Even I have to admit, however, that scores have their uses. The most obvious is to help the reader-in-a-hurry . . .

I like the five-star system used by Michael Broadbent and Decanter magazine. Wines that taste wonderful now get five stars. Those that will be great may be given three stars with two in brackets for their potential. But Brits being as polite, or just plain cowardly, as we are, almost all the wines get between three and five stars in Decanter so it's not an especially nuanced scoring system -- although I have been known to use it for wines likely to be very close together in quality such as de luxe Champagnes or mature vintage Ports.

When even I have to admit that I really need a numerical scoring system is when tasting a wide range of wines of the same sort when readers, or subscribers to jancisrobinson.com, need a shorthand reference to my favourite wines. . . .

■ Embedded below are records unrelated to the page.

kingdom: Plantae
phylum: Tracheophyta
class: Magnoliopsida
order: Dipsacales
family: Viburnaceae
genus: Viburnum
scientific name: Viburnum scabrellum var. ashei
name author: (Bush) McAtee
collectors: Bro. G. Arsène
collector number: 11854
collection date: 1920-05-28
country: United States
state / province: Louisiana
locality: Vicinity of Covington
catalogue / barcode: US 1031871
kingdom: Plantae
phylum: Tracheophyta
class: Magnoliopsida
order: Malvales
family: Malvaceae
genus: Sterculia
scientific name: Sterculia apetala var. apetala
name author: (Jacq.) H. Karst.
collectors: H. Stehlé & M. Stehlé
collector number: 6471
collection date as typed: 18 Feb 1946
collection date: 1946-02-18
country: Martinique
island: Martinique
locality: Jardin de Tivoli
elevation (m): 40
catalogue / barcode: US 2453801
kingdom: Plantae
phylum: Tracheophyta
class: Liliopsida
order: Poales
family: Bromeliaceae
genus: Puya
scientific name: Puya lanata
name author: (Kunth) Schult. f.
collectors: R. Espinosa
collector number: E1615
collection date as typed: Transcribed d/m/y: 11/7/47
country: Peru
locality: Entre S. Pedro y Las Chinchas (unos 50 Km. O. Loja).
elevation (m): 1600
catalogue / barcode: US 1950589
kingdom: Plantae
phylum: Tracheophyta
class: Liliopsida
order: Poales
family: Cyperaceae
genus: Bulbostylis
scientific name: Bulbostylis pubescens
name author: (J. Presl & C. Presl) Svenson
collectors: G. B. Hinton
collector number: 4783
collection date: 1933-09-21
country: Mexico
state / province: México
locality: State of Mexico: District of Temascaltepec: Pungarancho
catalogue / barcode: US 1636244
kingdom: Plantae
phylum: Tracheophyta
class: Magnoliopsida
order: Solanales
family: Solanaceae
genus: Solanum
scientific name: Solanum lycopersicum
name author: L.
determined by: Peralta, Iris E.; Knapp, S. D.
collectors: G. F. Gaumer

I know that Americans are used to points out of 100 from their school system so that now they, and an increasing number of wine drinkers around the world, use points out of 100 to assess wines. Like many Brits, I find this system difficult to cope with, having no cultural reference for it.

So, I limp along with points and half-points out of 20, which means that the great majority of wines (though by no means all) are scored somewhere between 15 and 18.5, which admittedly gives me only eight possible scores for non-exceptional wines -- an improvement on the five star system but not much of one. (I try when tasting young wines to give a likely period when the wine will be drinking best, so I do cover the aspect of its potential for development.)

But, perhaps strangely for someone who studied mathematics at Oxford, I'm not a great fan of the conjunction of numbers and wine. Once numbers are involved, it is all too easy to reduce wine to a financial commodity rather than keep its precious status as a uniquely stimulating source of sensual pleasure and conviviality.